MBRRACE-UK published a supplementary Supplementary Report to the report of Perinatal Mortality for Births in 2013, which provided the perinatal mortality rate for Trusts and Health Boards.The full report can be viewed here.
The report reveals individual Trusts and Health Boards local stillbirth, neonatal death and extended perinatal death mortality rates and gives an insight into clinical performance. It was based not just on crude mortality rates but also provided adjusted figures that took account of some of the important socio-demographic factors that influence pregnancy outcomes.
Deaths were allocated on the basis of where the baby was born, and hospitals were grouped by size and the complexity of neonatal care they could provide (as more advanced centres are more likely to be referred high risk cases).

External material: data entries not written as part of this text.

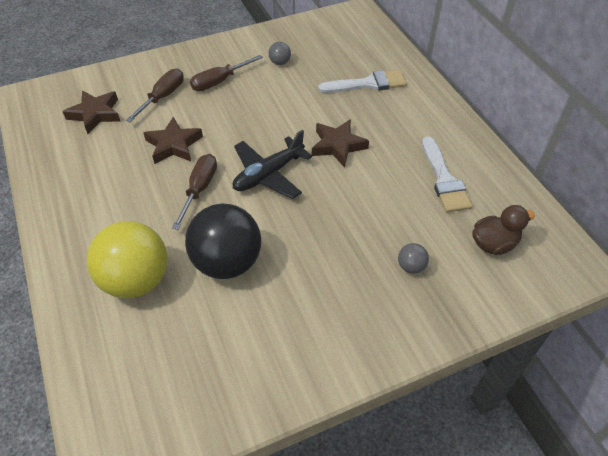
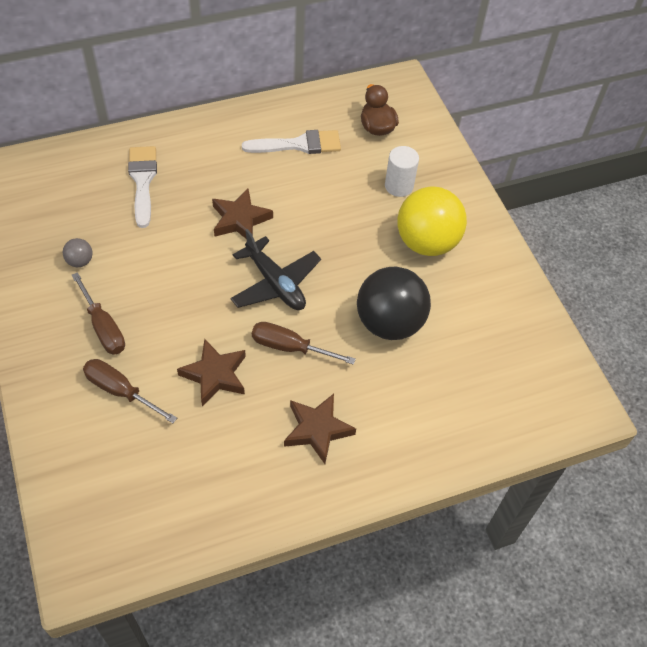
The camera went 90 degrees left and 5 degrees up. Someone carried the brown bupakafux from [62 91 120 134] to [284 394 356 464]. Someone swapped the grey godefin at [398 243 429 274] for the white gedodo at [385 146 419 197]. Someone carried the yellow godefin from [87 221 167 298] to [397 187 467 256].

The report gave a traffic light rating comparing the adjusted and stabilised rate to the average for that sector.
The report recommended that Trusts and Health Boards graded with red or orange traffic lights “carry out reviews of all stillbirths and neonatal deaths in order to identify areas of practice where additional training is required or where improvements in care should be initiated. For those who are in the yellow band (and perhaps even green) any additional local review would be justified if the local aspiration is not simply to be average but to seek levels of clinical performance that compare with those achieved in other parts of the developed world, particularly the Nordic countries”.
The next report (featuring 2014 deaths) is due to be reported in May 2016.
Stop Still Comment: The release of this data is very welcome, whilst it does need to be interpreted with caution. Trusts will inevitably seek to argue that demographic factors outside their control determine their stillbirth rate – but given the very strong evidence that quality of care is a leading factor in stillbirth, this is disingenuous and the figures must be taken extremely seriously.
The main disappointment was that the guidance on reviewing was not strong enough, with the Perinatal Institute rightly pointing out that “all units, regardless of their baseline mortality rates, have avoidable deaths, and all deaths should undergo standardised clinical review, to ensure that learning points are translated into action plans for prevention”.
Hopefully this has been taken on board for future reports, as MBRRACE responded that “Of course good practice demands that all perinatal deaths are reviewed locally which is what we recommend that all Trusts and Health Boards do”.